» **Data supplied**
● ● ● ● ●

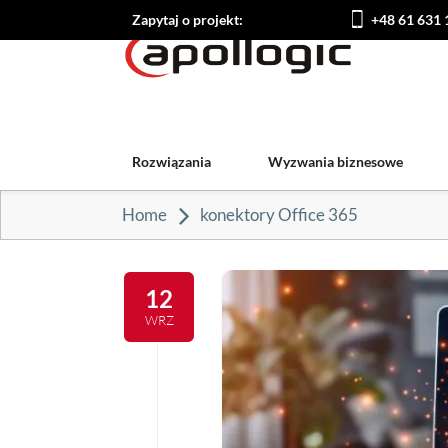
Zapytaj o projekt:
+48 61 631 
Rozwiązania
Wyzwania biznesowe
Home
konektory Office 365
12
WRZ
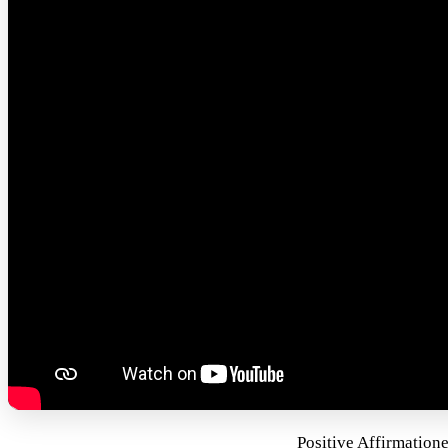
Positive Affirmation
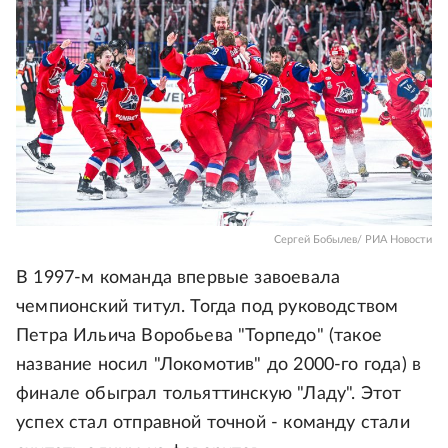
Сергей Бобылев/ РИА Новости
В 1997-м команда впервые завоевала
чемпионский титул. Тогда под руководством
Петра Ильича Воробьева "Торпедо" (такое
название носил "Локомотив" до 2000-го года) в
финале обыграл тольяттинскую "Ладу". Этот
успех стал отправной точной - команду стали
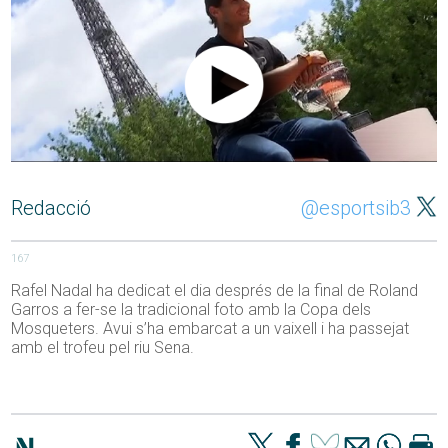
Redacció
@esportsib3
167
Rafel Nadal ha dedicat el dia després de la final de Roland
Garros a fer-se la tradicional foto amb la Copa dels
Mosqueters. Avui s’ha embarcat a un vaixell i ha passejat
amb el trofeu pel riu Sena.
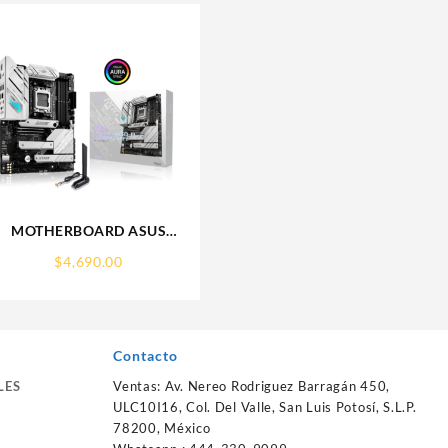
MOTHERBOARD ASUS
(ROG STRIX B650-A
$
4,690.00
GAMING WIFI) SOCKET
AM5,4*DDR5,HDMI,DP,PCIE-
4.0,WIFI6E,ATX
Contacto
LES
Ventas: Av. Nereo Rodriguez Barragán 450,
ULC10I16, Col. Del Valle, San Luis Potosí, S.L.P.
78200, México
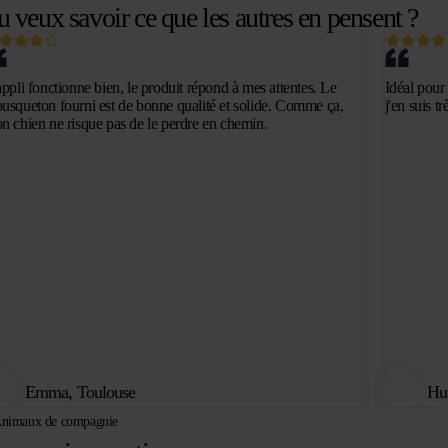
u veux savoir ce que les autres en pensent ?
appli fonctionne bien, le produit répond à mes attentes. Le
Idéal pour 
usqueton fourni est de bonne qualité et solide. Comme ça,
j'en suis trè
n chien ne risque pas de le perdre en chemin.
Emma, Toulouse
Hu
nimaux de compagnie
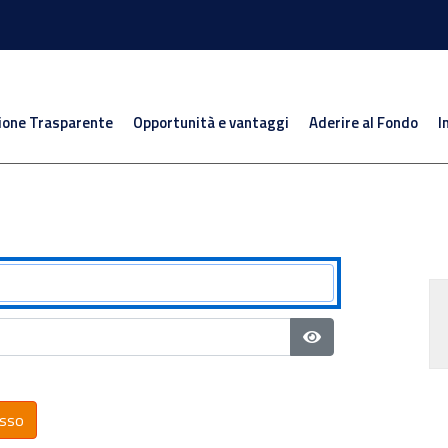
ione Trasparente
Opportunità e vantaggi
Aderire al Fondo
I
Mostra password
sso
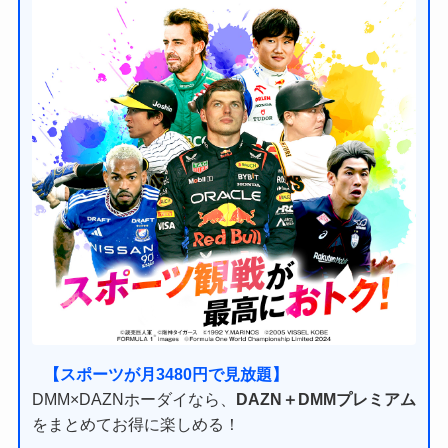
【スポーツが月3480円で見放題】
DMM×DAZNホーダイなら、
DAZN＋DMMプレミアム
をまとめてお得に楽しめる！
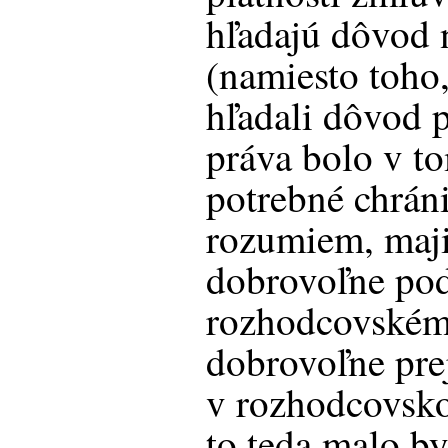
hľadajú dôvod 
(namiesto toho
hľadali dôvod p
práva bolo v t
potrebné chrán
rozumiem, maji
dobrovoľne pod
rozhodcovském
dobrovoľne prej
v rozhodcovsko
to teda malo by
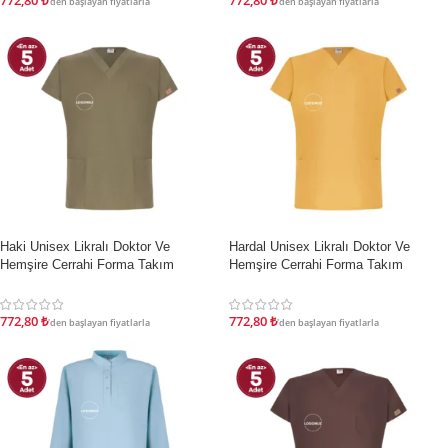
772,80
₺
772,80
₺
'den başlayan fiyatlarla
'den başlayan fiyatlarla
İndirim
İndirim
Haki Unisex Likralı Doktor Ve
Hardal Unisex Likralı Doktor Ve
Hemşire Cerrahi Forma Takım
Hemşire Cerrahi Forma Takım
772,80
₺
772,80
₺
'den başlayan fiyatlarla
'den başlayan fiyatlarla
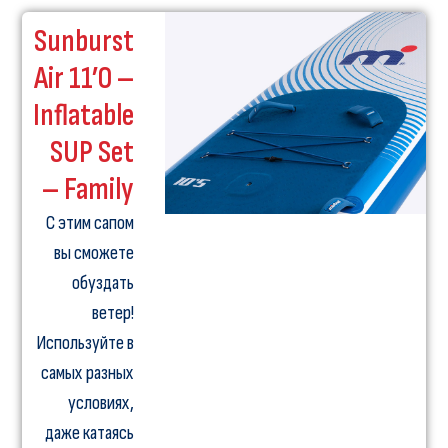
Sunburst
Air 11’0 –
Inflatable
SUP Set
– Family
С этим сапом
вы сможете
обуздать
ветер!
Используйте в
самых разных
условиях,
даже катаясь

● ● ● ● ●

» **Exercise brief**
Arrange all the lines above as a JSON list of strings, one string per line, with blank lines skipped and the pictures left out.

» **Finished task**
[
  "Zapytaj o projekt:",
  "+48 61 631 ",
  "Rozwiązania",
  "Wyzwania biznesowe",
  "Home",
  "konektory Office 365",
  "12",
  "WRZ",
  "Positive Affirmation",
  "Сергей Бобылев/ РИА Новости",
  "В 1997-м команда впервые завоевала",
  "чемпионский титул. Тогда под руководством",
  "Петра Ильича Воробьева \"Торпедо\" (такое",
  "название носил \"Локомотив\" до 2000-го года) в",
  "финале обыграл тольяттинскую \"Ладу\". Этот",
  "успех стал отправной точной - команду стали",
  "Redacció",
  "@esportsib3",
  "167",
  "Rafel Nadal ha dedicat el dia després de la final de Roland",
  "Garros a fer-se la tradicional foto amb la Copa dels",
  "Mosqueters. Avui s’ha embarcat a un vaixell i ha passejat",
  "amb el trofeu pel riu Sena.",
  "MOTHERBOARD ASUS",
  "(ROG STRIX B650-A",
  "$",
  "4,690.00",
  "GAMING WIFI) SOCKET",
  "AM5,4*DDR5,HDMI,DP,PCIE-",
  "4.0,WIFI6E,ATX",
  "Contacto",
  "LES",
  "Ventas: Av. Nereo Rodriguez Barragán 450,",
  "ULC10I16, Col. Del Valle, San Luis Potosí, S.L.P.",
  "78200, México",
  "u veux savoir ce que les autres en pensent ?",
  "appli fonctionne bien, le produit répond à mes attentes. Le",
  "Idéal pour ",
  "usqueton fourni est de bonne qualité et solide. Comme ça,",
  "j'en suis trè",
  "n chien ne risque pas de le perdre en chemin.",
  "Emma, Toulouse",
  "Hu",
  "nimaux de compagnie",
  "ione Trasparente",
  "Opportunità e vantaggi",
  "Aderire al Fondo",
  "I",
  "Mostra password",
  "sso",
  "【スポーツが月3480円で見放題】",
  "DMM×DAZNホーダイなら、",
  "DAZN＋DMMプレミアム",
  "をまとめてお得に楽しめる！",
  "hľadajú dôvod ",
  "(namiesto toho",
  "hľadali dôvod p",
  "práva bolo v t",
  "potrebné chrán",
  "rozumiem, maji",
  "dobrovoľne pod",
  "rozhodcovském",
  "dobrovoľne prej",
  "v rozhodcovsko",
  "to teda malo by",
  "772,80",
  "₺",
  "772,80",
  "₺",
  "'den başlayan fiyatlarla",
  "'den başlayan fiyatlarla",
  "İndirim",
  "İndirim",
  "Haki Unisex Likralı Doktor Ve",
  "Hardal Unisex Likralı Doktor Ve",
  "Hemşire Cerrahi Forma Takım",
  "Hemşire Cerrahi Forma Takım",
  "772,80",
  "₺",
  "772,80",
  "₺",
  "'den başlayan fiyatlarla",
  "'den başlayan fiyatlarla",
  "Sunburst",
  "Air 11’0 –",
  "Inflatable",
  "SUP Set",
  "– Family",
  "С этим сапом",
  "вы сможете",
  "обуздать",
  "ветер!",
  "Используйте в",
  "самых разных",
  "условиях,",
  "даже катаясь"
]